§ ACTIVITY
Can you reproduce verbatim the lines of the records from the line with "### **Frontend**" to the line with "- Code Challenge", including both of those lines, while leaving the pictures out?

§ INPUT FOR THIS TASK

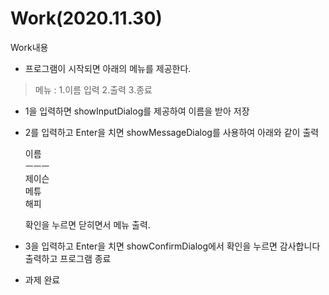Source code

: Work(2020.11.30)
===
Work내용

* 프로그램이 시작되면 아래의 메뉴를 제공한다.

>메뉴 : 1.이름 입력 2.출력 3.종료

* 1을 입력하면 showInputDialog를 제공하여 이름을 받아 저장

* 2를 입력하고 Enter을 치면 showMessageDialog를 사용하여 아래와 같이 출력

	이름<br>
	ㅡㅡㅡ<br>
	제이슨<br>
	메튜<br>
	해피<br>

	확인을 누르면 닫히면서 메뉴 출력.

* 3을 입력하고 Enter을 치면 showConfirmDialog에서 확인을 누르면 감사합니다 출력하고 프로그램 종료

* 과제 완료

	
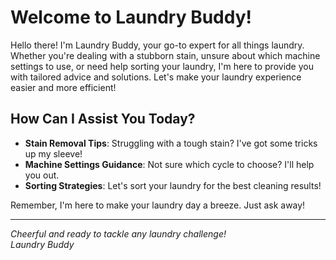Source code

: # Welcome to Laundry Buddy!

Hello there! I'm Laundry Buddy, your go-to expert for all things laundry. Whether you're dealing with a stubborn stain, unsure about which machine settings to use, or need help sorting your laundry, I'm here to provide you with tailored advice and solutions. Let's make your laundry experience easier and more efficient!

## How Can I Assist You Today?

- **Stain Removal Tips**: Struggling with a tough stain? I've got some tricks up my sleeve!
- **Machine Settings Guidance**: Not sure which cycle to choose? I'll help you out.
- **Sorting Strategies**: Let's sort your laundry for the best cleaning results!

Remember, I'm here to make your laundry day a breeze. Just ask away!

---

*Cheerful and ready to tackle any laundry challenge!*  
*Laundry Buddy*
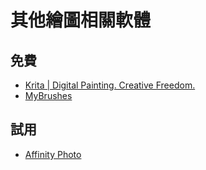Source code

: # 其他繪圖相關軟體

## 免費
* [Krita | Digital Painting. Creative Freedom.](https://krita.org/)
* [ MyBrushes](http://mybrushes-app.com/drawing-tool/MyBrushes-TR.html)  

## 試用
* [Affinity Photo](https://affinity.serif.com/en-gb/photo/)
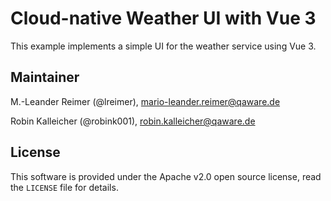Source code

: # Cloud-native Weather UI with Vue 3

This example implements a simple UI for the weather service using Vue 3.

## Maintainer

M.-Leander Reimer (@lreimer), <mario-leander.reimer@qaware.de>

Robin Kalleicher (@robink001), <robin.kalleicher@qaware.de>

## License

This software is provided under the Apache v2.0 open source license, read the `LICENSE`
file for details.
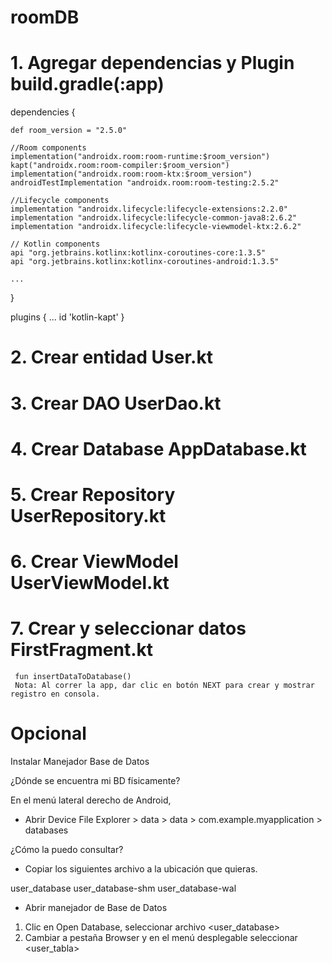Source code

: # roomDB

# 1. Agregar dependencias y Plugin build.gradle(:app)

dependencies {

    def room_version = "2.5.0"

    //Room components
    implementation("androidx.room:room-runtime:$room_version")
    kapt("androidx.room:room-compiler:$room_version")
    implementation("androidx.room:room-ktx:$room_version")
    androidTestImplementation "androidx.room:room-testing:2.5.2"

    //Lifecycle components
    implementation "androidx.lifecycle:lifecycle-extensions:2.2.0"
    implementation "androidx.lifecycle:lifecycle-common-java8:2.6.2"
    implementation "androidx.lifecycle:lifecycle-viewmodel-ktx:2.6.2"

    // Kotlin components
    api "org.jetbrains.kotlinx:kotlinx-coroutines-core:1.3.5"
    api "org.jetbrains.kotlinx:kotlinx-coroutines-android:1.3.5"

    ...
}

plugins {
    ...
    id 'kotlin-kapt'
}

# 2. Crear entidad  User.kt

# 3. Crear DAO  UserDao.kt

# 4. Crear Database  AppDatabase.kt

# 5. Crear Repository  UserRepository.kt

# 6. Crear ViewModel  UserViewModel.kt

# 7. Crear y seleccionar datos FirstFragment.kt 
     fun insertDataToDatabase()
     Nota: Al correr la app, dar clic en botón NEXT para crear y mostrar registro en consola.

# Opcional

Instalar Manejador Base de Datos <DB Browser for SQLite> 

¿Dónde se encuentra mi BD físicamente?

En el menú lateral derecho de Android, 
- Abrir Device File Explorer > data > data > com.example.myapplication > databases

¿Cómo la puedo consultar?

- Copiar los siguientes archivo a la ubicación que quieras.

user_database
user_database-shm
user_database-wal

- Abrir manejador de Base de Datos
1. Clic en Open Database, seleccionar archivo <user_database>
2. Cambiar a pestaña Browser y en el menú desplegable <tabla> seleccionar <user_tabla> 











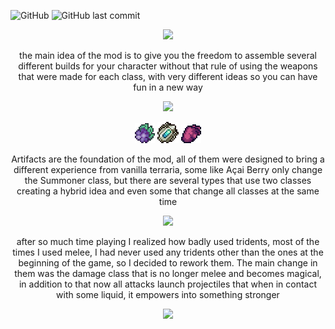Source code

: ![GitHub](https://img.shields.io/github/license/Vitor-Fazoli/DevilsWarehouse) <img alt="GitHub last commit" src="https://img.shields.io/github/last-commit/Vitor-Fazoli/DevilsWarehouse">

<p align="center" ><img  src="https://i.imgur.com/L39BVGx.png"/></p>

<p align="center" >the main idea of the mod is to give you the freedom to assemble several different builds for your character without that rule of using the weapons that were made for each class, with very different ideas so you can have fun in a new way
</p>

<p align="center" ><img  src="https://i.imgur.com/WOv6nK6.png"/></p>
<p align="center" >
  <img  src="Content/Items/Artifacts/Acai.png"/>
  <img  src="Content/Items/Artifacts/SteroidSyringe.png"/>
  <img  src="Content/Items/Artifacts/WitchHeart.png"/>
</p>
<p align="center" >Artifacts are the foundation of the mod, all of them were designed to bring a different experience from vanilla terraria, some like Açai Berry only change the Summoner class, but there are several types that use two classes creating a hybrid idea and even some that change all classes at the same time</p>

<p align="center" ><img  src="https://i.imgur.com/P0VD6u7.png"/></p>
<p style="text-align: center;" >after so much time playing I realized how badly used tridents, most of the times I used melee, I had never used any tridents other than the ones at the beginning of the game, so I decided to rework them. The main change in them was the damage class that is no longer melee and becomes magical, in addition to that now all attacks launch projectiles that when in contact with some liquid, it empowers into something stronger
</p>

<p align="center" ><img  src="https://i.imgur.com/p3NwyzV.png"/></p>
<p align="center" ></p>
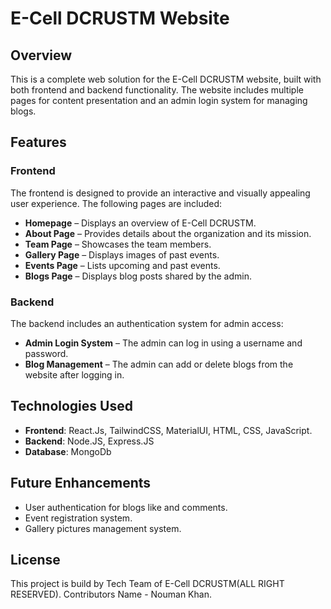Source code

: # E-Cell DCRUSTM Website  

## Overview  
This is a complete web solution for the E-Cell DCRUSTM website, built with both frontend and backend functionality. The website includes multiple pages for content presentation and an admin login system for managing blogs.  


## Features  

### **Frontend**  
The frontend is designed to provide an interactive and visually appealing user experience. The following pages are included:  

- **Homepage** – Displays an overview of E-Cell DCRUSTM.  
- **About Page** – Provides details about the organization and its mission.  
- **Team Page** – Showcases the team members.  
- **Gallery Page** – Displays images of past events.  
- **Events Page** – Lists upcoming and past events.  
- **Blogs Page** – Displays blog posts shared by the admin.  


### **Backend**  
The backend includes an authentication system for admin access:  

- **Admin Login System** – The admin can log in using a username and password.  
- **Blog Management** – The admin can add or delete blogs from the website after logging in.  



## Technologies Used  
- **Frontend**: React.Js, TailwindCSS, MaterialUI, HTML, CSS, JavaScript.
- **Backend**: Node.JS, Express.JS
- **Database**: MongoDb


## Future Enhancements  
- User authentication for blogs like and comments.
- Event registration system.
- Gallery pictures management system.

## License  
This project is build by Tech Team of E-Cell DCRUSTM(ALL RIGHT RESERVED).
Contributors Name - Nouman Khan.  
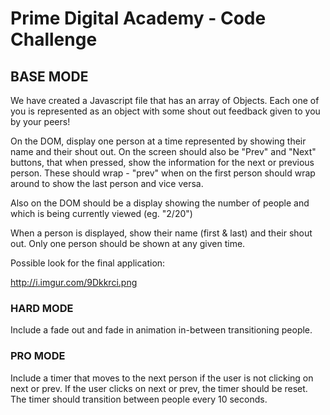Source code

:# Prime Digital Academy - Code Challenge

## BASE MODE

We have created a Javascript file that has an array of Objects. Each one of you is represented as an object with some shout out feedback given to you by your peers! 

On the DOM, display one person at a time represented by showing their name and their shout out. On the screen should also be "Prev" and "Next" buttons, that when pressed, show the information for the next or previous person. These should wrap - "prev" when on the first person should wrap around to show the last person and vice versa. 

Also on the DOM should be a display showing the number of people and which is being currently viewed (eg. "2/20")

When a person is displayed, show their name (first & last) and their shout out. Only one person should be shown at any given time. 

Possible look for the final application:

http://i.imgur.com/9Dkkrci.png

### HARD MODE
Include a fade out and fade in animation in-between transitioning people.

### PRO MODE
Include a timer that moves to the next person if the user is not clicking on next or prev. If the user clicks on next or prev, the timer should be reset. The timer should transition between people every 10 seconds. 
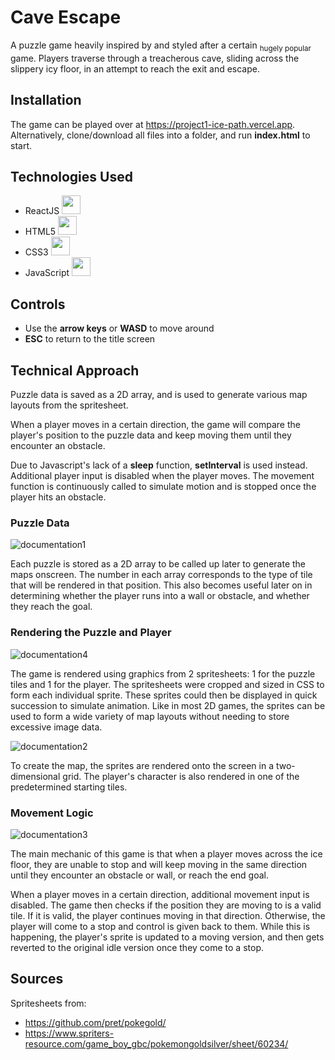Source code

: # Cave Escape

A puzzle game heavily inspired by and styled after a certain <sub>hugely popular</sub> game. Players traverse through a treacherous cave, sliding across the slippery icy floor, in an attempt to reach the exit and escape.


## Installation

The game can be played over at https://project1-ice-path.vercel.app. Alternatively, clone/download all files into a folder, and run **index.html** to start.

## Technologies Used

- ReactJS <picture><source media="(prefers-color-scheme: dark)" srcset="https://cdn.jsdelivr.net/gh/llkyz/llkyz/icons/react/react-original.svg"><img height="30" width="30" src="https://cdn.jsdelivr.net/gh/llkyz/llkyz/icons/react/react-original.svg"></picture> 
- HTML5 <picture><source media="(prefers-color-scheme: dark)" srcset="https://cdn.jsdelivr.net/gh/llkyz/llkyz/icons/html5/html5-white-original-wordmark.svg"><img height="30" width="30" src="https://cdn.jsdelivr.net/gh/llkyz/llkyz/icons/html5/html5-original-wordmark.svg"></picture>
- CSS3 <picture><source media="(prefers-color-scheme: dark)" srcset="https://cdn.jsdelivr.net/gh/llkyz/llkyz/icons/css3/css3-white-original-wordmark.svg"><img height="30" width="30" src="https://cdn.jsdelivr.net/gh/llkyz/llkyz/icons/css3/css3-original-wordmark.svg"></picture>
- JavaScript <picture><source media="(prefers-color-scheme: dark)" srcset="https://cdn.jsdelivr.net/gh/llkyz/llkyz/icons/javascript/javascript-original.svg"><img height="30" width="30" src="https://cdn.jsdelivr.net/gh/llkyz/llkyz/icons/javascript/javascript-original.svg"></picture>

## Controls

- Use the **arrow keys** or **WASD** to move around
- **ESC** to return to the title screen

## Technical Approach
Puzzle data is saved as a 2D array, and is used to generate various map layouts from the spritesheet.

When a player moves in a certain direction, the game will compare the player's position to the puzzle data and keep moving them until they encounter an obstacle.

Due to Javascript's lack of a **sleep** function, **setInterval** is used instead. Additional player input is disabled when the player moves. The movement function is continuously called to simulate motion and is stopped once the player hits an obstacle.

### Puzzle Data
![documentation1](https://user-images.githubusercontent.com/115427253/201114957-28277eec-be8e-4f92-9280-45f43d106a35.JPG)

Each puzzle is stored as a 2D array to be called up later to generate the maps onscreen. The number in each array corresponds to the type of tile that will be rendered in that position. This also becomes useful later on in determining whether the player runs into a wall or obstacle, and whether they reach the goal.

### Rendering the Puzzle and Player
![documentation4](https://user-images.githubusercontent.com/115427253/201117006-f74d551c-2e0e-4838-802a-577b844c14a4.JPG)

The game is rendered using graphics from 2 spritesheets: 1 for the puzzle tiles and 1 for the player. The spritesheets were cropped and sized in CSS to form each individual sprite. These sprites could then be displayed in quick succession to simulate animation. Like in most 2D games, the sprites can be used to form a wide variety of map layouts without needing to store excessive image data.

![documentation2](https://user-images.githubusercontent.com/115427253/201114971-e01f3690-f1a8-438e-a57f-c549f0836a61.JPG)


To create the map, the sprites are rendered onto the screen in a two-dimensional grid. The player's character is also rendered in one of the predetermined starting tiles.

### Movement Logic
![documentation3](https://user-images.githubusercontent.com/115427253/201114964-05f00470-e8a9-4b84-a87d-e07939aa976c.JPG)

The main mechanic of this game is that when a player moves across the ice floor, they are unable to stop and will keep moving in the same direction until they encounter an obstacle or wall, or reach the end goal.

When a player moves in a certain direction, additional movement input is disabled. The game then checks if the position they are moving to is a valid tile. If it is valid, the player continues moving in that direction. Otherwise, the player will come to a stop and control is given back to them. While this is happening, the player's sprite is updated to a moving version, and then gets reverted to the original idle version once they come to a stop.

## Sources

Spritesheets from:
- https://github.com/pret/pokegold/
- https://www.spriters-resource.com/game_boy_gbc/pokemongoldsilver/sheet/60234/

§ SOLUTION
### **Frontend**  
The frontend is designed to provide an interactive and visually appealing user experience. The following pages are included:  

- **Homepage** – Displays an overview of E-Cell DCRUSTM.  
- **About Page** – Provides details about the organization and its mission.  
- **Team Page** – Showcases the team members.  
- **Gallery Page** – Displays images of past events.  
- **Events Page** – Lists upcoming and past events.  
- **Blogs Page** – Displays blog posts shared by the admin.  


### **Backend**  
The backend includes an authentication system for admin access:  

- **Admin Login System** – The admin can log in using a username and password.  
- **Blog Management** – The admin can add or delete blogs from the website after logging in.  



## Technologies Used  
- **Frontend**: React.Js, TailwindCSS, MaterialUI, HTML, CSS, JavaScript.
- **Backend**: Node.JS, Express.JS
- **Database**: MongoDb


## Future Enhancements  
- User authentication for blogs like and comments.
- Event registration system.
- Gallery pictures management system.

## License  
This project is build by Tech Team of E-Cell DCRUSTM(ALL RIGHT RESERVED).
Contributors Name - Nouman Khan.  
Source code

:# Prime Digital Academy - Code Challenge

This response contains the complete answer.